* SUPPLIED RECORDS:
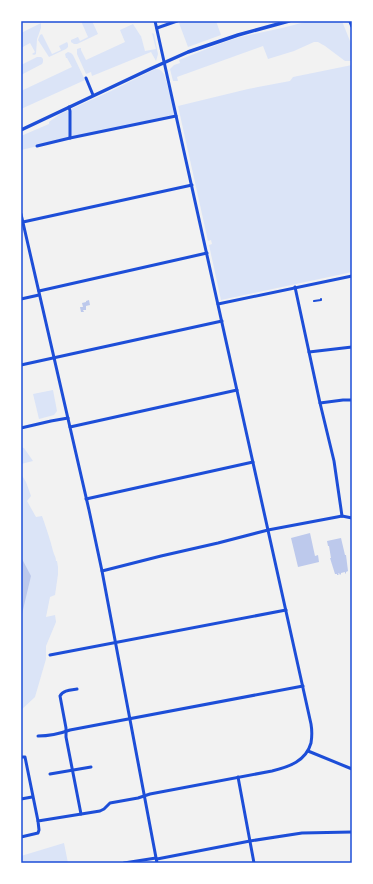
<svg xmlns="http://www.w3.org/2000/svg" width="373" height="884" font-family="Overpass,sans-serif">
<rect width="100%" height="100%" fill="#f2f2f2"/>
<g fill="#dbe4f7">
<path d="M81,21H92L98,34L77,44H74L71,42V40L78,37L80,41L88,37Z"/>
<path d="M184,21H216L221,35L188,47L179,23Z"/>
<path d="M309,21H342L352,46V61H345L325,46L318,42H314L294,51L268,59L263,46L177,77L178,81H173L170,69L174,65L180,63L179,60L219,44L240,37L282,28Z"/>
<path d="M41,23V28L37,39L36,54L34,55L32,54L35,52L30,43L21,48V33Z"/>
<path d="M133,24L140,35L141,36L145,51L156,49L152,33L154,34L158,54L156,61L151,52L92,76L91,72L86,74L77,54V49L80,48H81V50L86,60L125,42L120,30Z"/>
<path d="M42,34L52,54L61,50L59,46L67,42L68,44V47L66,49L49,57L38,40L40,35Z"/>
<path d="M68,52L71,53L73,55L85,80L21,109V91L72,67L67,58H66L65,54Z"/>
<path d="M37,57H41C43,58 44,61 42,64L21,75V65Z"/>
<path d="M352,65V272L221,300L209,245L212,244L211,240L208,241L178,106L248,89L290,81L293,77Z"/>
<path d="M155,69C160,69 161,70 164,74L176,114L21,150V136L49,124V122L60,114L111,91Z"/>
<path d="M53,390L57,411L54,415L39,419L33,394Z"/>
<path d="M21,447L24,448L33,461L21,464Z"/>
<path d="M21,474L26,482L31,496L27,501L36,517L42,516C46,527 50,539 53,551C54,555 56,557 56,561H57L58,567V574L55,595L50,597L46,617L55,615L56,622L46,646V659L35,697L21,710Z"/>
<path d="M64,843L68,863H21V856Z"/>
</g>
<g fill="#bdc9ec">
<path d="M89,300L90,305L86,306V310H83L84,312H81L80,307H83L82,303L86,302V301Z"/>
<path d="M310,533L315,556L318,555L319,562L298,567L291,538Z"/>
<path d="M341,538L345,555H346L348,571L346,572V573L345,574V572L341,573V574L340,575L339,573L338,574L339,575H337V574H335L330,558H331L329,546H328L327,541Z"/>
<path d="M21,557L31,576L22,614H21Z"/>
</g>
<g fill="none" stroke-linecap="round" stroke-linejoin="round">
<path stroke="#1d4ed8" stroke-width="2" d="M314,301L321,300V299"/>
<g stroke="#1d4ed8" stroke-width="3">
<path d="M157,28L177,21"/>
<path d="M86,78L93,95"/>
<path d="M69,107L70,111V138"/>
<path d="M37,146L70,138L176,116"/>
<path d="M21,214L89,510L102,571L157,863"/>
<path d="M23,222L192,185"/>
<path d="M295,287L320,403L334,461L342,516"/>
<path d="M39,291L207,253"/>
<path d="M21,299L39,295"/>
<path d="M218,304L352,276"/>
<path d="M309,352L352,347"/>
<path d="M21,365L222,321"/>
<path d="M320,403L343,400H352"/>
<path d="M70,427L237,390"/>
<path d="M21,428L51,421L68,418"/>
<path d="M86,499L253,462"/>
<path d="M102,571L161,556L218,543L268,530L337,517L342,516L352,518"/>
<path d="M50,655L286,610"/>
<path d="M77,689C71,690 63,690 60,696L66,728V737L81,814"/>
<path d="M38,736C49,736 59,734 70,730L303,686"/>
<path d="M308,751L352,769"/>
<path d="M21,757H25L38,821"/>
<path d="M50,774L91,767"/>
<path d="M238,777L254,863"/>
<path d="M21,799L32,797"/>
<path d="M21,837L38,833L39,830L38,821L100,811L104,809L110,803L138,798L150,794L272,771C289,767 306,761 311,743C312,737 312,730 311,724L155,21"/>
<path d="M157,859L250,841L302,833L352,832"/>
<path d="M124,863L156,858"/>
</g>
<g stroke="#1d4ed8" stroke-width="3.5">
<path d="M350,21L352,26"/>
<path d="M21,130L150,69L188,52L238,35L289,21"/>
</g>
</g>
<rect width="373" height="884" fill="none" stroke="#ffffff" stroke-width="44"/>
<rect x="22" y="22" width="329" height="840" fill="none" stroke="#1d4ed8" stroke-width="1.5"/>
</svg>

* GOAL OF THE EXERCISE: Word for word, retype all of the data above, but include no pictures.

* EXERCISE RESULT:
<svg xmlns="http://www.w3.org/2000/svg" width="373" height="884" font-family="Overpass,sans-serif">
<rect width="100%" height="100%" fill="#f2f2f2"/>
<g fill="#dbe4f7">
<path d="M81,21H92L98,34L77,44H74L71,42V40L78,37L80,41L88,37Z"/>
<path d="M184,21H216L221,35L188,47L179,23Z"/>
<path d="M309,21H342L352,46V61H345L325,46L318,42H314L294,51L268,59L263,46L177,77L178,81H173L170,69L174,65L180,63L179,60L219,44L240,37L282,28Z"/>
<path d="M41,23V28L37,39L36,54L34,55L32,54L35,52L30,43L21,48V33Z"/>
<path d="M133,24L140,35L141,36L145,51L156,49L152,33L154,34L158,54L156,61L151,52L92,76L91,72L86,74L77,54V49L80,48H81V50L86,60L125,42L120,30Z"/>
<path d="M42,34L52,54L61,50L59,46L67,42L68,44V47L66,49L49,57L38,40L40,35Z"/>
<path d="M68,52L71,53L73,55L85,80L21,109V91L72,67L67,58H66L65,54Z"/>
<path d="M37,57H41C43,58 44,61 42,64L21,75V65Z"/>
<path d="M352,65V272L221,300L209,245L212,244L211,240L208,241L178,106L248,89L290,81L293,77Z"/>
<path d="M155,69C160,69 161,70 164,74L176,114L21,150V136L49,124V122L60,114L111,91Z"/>
<path d="M53,390L57,411L54,415L39,419L33,394Z"/>
<path d="M21,447L24,448L33,461L21,464Z"/>
<path d="M21,474L26,482L31,496L27,501L36,517L42,516C46,527 50,539 53,551C54,555 56,557 56,561H57L58,567V574L55,595L50,597L46,617L55,615L56,622L46,646V659L35,697L21,710Z"/>
<path d="M64,843L68,863H21V856Z"/>
</g>
<g fill="#bdc9ec">
<path d="M89,300L90,305L86,306V310H83L84,312H81L80,307H83L82,303L86,302V301Z"/>
<path d="M310,533L315,556L318,555L319,562L298,567L291,538Z"/>
<path d="M341,538L345,555H346L348,571L346,572V573L345,574V572L341,573V574L340,575L339,573L338,574L339,575H337V574H335L330,558H331L329,546H328L327,541Z"/>
<path d="M21,557L31,576L22,614H21Z"/>
</g>
<g fill="none" stroke-linecap="round" stroke-linejoin="round">
<path stroke="#1d4ed8" stroke-width="2" d="M314,301L321,300V299"/>
<g stroke="#1d4ed8" stroke-width="3">
<path d="M157,28L177,21"/>
<path d="M86,78L93,95"/>
<path d="M69,107L70,111V138"/>
<path d="M37,146L70,138L176,116"/>
<path d="M21,214L89,510L102,571L157,863"/>
<path d="M23,222L192,185"/>
<path d="M295,287L320,403L334,461L342,516"/>
<path d="M39,291L207,253"/>
<path d="M21,299L39,295"/>
<path d="M218,304L352,276"/>
<path d="M309,352L352,347"/>
<path d="M21,365L222,321"/>
<path d="M320,403L343,400H352"/>
<path d="M70,427L237,390"/>
<path d="M21,428L51,421L68,418"/>
<path d="M86,499L253,462"/>
<path d="M102,571L161,556L218,543L268,530L337,517L342,516L352,518"/>
<path d="M50,655L286,610"/>
<path d="M77,689C71,690 63,690 60,696L66,728V737L81,814"/>
<path d="M38,736C49,736 59,734 70,730L303,686"/>
<path d="M308,751L352,769"/>
<path d="M21,757H25L38,821"/>
<path d="M50,774L91,767"/>
<path d="M238,777L254,863"/>
<path d="M21,799L32,797"/>
<path d="M21,837L38,833L39,830L38,821L100,811L104,809L110,803L138,798L150,794L272,771C289,767 306,761 311,743C312,737 312,730 311,724L155,21"/>
<path d="M157,859L250,841L302,833L352,832"/>
<path d="M124,863L156,858"/>
</g>
<g stroke="#1d4ed8" stroke-width="3.5">
<path d="M350,21L352,26"/>
<path d="M21,130L150,69L188,52L238,35L289,21"/>
</g>
</g>
<rect width="373" height="884" fill="none" stroke="#ffffff" stroke-width="44"/>
<rect x="22" y="22" width="329" height="840" fill="none" stroke="#1d4ed8" stroke-width="1.5"/>
</svg>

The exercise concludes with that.